穿过大理石廊桥,她入了傅雅仪的大院,也不知从哪里移植来那么多常青作物,覆盖着雪,招摇张狂。
站在书房门前,余姝深吸一口气,终于还是缓缓推开了这扇门。
这三天里她都没有弄明白自己究竟是个什么情况,照顾她的那位姑娘叫念晰,看着温软,实际上嘴格外严,任谁都不可能从她嘴里套出点什么。
直到现在余姝甚至不知道自己究竟是什么身份,不知晓能够决定她命运的这位夫人究竟是个什么性格,这种未知与无力感令人本能地忐忑不安。
门里的傅雅仪正坐在宽大的红木桌后写着什么,屋子里有地龙,她穿得单薄,却坐得笔挺,垂眸凝目,令人不敢上前打扰。
“进来了就找个地方坐下。”
傅雅仪淡声吩咐道。
余姝看了一圈,最终选了个她面前的位置坐下了。
傅雅仪在看帐本,看了小半晌才有时间理会她。
“说说你都会些什么。”
余姝闻言下意识想抬头,却想起自己此刻身份卑贱,眼睛盯着鞋尖,软声说:“自、自是夫人需要我会的我都会。”
书房剎时安静下来,余姝心口不自觉砰砰跳起来,她能感觉到傅雅仪的眸光正凝视着她,掺杂打量和锐利,几乎让人产生被她看穿到无所遁形的想法。
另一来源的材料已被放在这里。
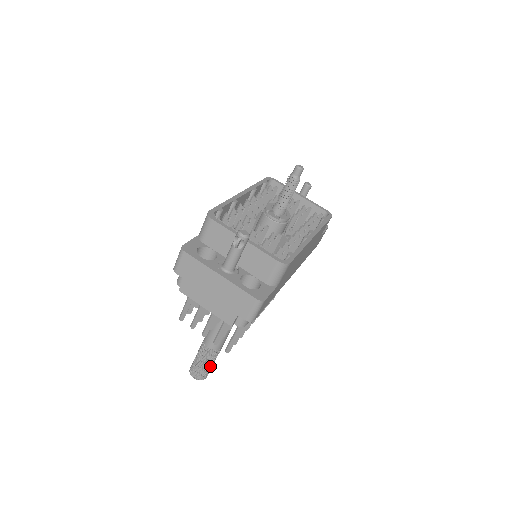
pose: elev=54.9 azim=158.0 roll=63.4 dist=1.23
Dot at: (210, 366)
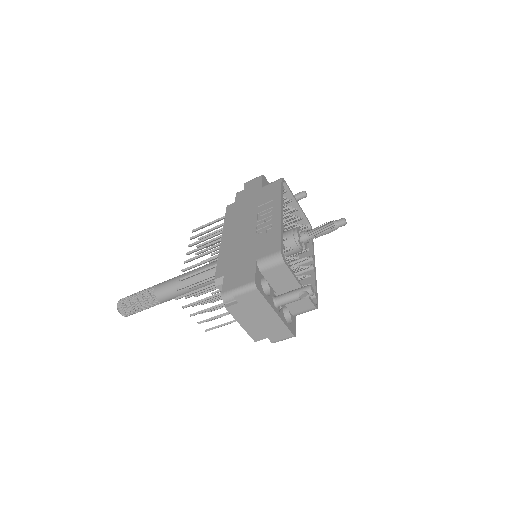
Dot at: occluded
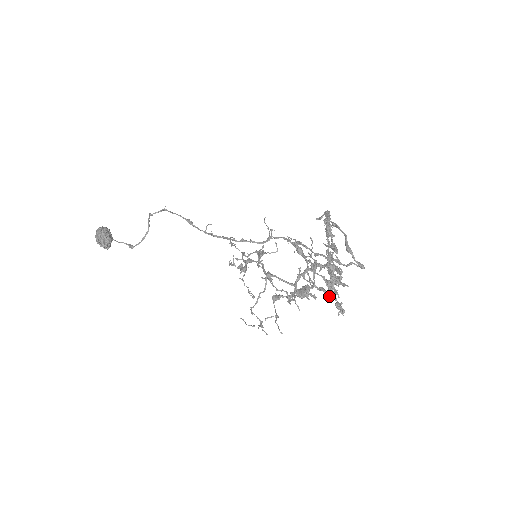
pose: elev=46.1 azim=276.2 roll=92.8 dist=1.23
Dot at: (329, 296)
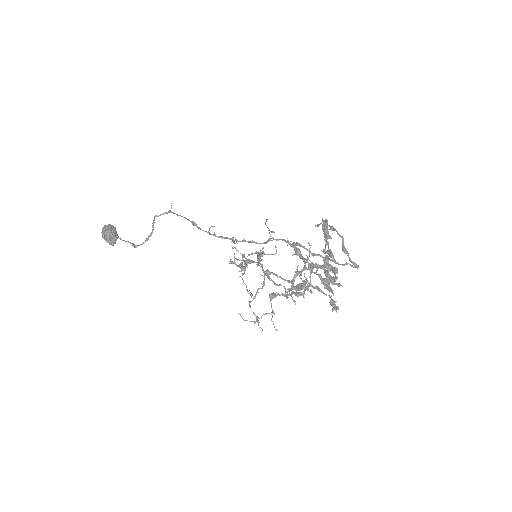
Dot at: (324, 294)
“是吗”,傅雅仪发出一声低笑,托腮懒散地衝她招招手,“过来。”
余姝连忙走到她身边,然后跪下。
那隻熟悉的手再次扣住了她的下巴强迫她抬头,傅雅仪玩弄般用拇指擦过她的侧脸,余姝被激出一阵轻颤又死死忍住抵抗的想法。
“那在这个家,你进门后听谁的?”
“您”,余姝鼓起勇气与傅雅仪对视,眼睫轻颤,“您的。”
“你倒是识时务”,傅雅仪不知喜怒地说了一句,随即放开了她,整个人姿态优雅地靠进座椅里,喝了口茶,“识字吗?会算帐吗?会管家吗?”
傅雅仪居高临下问道:“扬州余家的嫡出小姐不会隻学了一身邀媚取宠的功夫吧?”
余姝一愣,刚刚强迫自己做出柔弱姿态,此刻却近乎呆滞地睁圆了眼,等反应过来后连忙跪直了身子说道:“会,我会!”
“我识字,会算帐,会管家。”
随着她话音落下,丢到她面前的是一本帐簿,傅雅仪用下巴点了一下,“别跪了,算完。”
她似笑非笑,眼尾略弯,“让我看看你是隻适合做困在床上的宠妾呢,还是也能安排你管管金银筹算,我们家不养闲人。”